Fixed Rate Mortgage Loans
Fixed rate mortgage loans are home loans that have an interest rate that does not change over the life of the loan. Many homeowners prefer these types of mortgage loans because the amount that they are required to pay each month remains the same until the loan is paid off, allowing them to accurately budget for the payment. As the loan is paid off, more of the payment goes towards the principal of the loan and less goes towards the interest owed to the bank.
These mortgages are typically written for a term of 15 or 30 years. With a 30 year mortgage term, the payments are smaller but you will pay more in interest over the life of the loan. With a 15 year mortgage term, you will pay less interest and build equity in your home faster, but the payments are higher, taking more of your after-tax income each month. Before deciding which type of mortgage loan to obtain, all of these factors should be taken into consideration and evaluated against your current financial situation.

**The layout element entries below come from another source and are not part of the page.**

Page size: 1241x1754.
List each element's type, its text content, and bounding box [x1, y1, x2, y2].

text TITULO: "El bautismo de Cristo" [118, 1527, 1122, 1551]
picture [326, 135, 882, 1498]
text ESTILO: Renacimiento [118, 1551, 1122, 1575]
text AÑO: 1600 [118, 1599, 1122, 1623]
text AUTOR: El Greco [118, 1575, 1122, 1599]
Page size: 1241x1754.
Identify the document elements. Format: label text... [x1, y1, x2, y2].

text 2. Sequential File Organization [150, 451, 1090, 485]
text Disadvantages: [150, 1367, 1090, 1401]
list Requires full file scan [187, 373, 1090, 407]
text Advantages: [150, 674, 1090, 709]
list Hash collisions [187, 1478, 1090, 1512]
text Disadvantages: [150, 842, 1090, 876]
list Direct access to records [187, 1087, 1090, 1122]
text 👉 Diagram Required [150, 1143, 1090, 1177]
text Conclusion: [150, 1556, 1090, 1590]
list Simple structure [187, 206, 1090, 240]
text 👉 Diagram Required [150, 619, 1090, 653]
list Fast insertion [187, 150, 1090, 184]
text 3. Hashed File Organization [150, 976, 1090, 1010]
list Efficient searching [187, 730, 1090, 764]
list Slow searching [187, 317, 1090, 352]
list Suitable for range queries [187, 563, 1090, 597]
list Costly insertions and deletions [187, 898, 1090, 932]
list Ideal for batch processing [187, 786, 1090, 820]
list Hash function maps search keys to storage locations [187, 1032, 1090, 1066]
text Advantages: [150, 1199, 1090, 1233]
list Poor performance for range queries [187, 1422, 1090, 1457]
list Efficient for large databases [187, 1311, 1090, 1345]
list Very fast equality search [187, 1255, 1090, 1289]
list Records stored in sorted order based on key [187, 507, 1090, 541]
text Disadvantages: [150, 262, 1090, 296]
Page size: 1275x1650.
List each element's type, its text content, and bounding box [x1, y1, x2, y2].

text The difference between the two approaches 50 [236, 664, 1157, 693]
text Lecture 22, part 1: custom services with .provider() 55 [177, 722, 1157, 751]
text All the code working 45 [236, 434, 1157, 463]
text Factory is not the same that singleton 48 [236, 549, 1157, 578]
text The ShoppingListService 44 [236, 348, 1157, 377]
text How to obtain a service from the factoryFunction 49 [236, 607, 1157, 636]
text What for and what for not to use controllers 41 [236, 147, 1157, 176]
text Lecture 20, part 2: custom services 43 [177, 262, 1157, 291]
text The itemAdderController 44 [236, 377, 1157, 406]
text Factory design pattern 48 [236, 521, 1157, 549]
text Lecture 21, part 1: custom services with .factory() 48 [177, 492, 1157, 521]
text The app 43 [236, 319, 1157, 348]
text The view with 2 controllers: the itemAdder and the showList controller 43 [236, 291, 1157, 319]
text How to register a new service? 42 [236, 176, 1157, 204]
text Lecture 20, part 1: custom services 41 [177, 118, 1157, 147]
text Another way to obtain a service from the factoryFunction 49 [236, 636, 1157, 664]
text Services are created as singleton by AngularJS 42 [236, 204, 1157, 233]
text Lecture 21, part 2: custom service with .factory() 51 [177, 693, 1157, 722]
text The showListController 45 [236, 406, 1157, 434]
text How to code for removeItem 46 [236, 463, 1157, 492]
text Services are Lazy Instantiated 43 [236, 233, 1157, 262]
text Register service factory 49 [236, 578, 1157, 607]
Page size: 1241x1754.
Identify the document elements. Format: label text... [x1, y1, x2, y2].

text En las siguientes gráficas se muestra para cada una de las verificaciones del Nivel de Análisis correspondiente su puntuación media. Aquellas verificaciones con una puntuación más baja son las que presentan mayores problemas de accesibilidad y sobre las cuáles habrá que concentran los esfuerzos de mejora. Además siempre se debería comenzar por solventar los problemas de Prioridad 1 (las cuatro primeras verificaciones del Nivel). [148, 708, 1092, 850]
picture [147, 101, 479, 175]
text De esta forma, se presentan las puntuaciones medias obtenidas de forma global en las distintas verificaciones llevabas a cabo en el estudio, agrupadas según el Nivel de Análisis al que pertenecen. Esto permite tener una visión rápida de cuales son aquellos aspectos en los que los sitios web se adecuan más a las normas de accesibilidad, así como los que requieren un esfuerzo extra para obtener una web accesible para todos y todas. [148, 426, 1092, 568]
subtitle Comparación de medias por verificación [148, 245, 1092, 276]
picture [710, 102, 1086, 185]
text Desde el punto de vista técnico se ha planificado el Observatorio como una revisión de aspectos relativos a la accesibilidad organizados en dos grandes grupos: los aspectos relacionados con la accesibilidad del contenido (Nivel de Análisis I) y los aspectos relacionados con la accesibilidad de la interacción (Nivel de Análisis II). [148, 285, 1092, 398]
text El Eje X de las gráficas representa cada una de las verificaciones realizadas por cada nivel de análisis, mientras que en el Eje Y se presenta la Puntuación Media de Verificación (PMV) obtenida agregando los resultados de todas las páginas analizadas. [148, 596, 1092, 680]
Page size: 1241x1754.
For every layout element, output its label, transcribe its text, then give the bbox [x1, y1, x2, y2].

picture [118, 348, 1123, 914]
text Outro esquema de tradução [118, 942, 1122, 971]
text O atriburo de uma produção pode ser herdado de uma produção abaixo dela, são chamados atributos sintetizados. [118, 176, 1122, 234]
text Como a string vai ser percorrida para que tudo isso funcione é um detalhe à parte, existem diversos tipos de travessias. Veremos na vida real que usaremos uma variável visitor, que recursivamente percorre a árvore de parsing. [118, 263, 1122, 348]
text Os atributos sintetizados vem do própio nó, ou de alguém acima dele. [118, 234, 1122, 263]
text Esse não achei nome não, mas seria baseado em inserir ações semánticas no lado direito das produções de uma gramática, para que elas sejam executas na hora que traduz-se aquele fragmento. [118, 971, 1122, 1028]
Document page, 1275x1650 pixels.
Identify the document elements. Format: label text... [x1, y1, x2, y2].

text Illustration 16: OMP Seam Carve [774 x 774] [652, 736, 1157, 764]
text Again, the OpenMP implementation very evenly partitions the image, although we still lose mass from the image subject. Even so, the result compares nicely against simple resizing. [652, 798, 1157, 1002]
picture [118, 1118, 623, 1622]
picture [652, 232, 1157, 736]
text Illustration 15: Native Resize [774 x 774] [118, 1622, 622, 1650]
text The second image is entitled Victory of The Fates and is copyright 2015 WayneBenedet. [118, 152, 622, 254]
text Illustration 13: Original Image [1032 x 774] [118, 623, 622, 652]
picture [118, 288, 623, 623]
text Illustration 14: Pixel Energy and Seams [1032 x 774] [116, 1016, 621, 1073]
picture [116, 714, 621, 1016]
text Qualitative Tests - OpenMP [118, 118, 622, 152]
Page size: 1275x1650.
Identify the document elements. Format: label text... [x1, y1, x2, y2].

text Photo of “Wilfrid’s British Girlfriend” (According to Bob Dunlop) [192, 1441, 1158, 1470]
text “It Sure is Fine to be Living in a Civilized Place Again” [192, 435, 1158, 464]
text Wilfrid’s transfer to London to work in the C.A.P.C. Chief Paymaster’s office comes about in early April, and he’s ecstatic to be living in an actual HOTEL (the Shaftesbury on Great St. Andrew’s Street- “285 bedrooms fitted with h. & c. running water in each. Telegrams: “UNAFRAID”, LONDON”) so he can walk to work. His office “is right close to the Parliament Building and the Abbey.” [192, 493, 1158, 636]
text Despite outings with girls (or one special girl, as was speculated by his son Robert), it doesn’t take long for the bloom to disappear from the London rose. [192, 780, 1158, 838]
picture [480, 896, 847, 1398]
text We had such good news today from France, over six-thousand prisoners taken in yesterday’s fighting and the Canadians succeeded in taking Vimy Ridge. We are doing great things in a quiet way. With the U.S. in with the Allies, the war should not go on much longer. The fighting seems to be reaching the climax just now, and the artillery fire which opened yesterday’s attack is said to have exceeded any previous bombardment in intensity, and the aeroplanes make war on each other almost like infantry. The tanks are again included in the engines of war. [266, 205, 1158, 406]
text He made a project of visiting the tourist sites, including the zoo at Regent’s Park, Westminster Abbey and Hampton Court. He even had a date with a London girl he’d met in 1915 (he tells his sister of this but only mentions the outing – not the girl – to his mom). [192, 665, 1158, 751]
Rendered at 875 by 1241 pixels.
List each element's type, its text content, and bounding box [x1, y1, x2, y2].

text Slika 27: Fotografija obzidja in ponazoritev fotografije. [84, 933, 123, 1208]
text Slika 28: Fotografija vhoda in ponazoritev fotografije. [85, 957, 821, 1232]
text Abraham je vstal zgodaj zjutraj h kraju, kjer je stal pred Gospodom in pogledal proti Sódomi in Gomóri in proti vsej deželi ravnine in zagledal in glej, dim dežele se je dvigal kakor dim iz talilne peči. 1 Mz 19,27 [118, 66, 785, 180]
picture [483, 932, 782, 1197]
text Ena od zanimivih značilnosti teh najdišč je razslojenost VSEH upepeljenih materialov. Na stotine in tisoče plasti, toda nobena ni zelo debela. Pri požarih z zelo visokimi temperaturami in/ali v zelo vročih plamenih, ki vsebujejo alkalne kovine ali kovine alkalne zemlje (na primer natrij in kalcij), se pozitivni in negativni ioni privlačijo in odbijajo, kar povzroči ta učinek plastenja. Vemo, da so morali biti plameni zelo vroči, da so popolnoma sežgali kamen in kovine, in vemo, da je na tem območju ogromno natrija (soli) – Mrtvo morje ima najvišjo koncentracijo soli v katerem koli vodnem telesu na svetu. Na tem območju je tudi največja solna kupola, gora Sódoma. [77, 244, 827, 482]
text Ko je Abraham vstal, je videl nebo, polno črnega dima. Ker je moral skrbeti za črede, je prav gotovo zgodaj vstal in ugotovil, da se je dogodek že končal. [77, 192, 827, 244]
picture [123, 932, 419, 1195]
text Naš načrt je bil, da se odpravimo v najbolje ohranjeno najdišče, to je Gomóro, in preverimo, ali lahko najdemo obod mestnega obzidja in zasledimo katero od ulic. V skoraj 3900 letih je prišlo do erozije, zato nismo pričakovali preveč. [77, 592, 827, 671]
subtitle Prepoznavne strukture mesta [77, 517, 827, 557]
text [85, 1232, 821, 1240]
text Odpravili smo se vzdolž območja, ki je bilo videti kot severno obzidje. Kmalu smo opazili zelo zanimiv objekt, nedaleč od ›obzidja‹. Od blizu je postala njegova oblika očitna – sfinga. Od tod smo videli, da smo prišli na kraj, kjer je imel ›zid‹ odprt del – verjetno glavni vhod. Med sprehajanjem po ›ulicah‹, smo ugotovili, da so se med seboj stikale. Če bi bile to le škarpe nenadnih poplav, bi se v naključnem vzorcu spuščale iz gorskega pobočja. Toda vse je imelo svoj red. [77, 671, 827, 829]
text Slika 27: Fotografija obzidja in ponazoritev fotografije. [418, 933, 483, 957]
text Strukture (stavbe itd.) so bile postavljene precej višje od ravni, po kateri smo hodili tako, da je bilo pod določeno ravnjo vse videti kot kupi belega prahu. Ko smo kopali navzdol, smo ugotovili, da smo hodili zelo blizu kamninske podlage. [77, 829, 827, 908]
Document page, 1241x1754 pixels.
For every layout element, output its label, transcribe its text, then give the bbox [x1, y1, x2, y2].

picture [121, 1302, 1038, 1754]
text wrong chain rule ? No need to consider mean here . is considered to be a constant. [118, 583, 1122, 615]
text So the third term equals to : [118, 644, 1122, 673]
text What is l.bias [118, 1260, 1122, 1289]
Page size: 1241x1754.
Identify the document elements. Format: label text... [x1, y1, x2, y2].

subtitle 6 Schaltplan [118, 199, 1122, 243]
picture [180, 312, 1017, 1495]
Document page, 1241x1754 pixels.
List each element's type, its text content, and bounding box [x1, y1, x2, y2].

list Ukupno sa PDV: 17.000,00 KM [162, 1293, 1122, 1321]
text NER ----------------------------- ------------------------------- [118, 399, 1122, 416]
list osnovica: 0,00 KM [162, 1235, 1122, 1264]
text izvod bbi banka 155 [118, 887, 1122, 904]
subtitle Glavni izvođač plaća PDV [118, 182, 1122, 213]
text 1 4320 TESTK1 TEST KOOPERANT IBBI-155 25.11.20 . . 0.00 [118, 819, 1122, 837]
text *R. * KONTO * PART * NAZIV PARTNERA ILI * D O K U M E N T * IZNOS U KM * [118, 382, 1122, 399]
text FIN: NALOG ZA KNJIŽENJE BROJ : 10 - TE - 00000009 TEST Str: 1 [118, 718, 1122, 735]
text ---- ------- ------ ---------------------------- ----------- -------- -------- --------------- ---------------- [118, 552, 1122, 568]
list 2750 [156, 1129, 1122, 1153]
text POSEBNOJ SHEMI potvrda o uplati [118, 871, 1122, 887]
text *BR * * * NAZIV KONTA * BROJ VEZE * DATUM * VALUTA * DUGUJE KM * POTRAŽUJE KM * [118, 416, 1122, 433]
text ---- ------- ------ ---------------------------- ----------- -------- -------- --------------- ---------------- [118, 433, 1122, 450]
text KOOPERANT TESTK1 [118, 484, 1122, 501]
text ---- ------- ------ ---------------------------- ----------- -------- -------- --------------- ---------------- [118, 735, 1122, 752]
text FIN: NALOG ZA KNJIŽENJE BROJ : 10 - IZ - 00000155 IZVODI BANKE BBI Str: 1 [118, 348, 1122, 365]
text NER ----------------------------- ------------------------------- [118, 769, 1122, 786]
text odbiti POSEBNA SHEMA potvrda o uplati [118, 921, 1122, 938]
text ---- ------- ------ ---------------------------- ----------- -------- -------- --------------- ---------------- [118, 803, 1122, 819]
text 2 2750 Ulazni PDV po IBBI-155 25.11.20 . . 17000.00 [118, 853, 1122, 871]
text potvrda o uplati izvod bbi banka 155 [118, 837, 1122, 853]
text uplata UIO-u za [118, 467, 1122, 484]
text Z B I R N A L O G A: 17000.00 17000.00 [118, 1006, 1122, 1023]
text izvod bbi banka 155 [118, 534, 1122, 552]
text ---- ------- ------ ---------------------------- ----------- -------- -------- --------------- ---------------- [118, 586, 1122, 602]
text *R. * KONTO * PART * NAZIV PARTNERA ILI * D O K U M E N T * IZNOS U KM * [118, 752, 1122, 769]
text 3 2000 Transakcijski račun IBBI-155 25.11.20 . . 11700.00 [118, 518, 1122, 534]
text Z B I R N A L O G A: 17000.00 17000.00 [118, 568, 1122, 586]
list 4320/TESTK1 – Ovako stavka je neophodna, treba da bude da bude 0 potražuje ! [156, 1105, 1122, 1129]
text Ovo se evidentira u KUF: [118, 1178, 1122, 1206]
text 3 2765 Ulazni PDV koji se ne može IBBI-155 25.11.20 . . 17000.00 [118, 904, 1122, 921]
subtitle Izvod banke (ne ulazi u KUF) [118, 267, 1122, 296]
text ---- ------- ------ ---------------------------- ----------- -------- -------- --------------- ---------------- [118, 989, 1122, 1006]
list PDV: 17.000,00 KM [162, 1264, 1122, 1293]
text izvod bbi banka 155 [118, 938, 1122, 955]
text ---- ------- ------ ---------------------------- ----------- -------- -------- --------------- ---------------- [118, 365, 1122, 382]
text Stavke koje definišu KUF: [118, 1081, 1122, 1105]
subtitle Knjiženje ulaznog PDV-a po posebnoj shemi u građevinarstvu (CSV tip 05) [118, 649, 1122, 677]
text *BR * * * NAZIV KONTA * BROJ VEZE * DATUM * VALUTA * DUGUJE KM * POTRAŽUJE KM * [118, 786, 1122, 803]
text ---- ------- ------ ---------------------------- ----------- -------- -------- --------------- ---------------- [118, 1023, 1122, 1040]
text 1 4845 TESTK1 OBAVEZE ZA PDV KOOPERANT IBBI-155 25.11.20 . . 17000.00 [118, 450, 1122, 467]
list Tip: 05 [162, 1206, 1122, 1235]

Adjustable Rate Mortgage Loans
Adjustable rate mortgage loans are home loans with an interest rate that fluctuates with the market rate. When the market rates are low, the homeowner has a lower mortgage payment, but when the market rate rises, the amount required to keep the loan current rises as well. There is no guarantee of what the market rate will be in the future, so homeowners that choose this type of mortgage rate are taking a gamble that the rate will remain the same or go lower in the future.
Because of the changing interest rate, it can be difficult to budget for your mortgage payments if you choose this type of loan. Most of the rates that mortgage loans are tied to change quarterly, semi-annually, or annually. If the rate begins to rise, you could find yourself paying more and more for your home each month until the payments become unsustainable. Depending on market conditions, an adjustable rate mortgage could end up being more expensive than a fixed rate mortgage over the same term.
If you have the cash flow to support it, I always advocate a 15-year mortgage over a 30-year. Many will say that they like the flexibility of a 30-year and point out that they can just pay the difference all while keeping the flexibility. This is all true but I think the option of spending the money or using it for other purposes often tempts people and the best intentions don’t hold true.
We took out a 30 year, but scheduled our payments as if it was a 20 year mortgage. That was 7 years ago and we thought we might give ourselves a breakand make the lower payments while the girls are in college. That hasn’t happened. We are so used to making the higher payment that we’ve budgeted and planned around it and don’t think twice about it. Funny how that works, eh?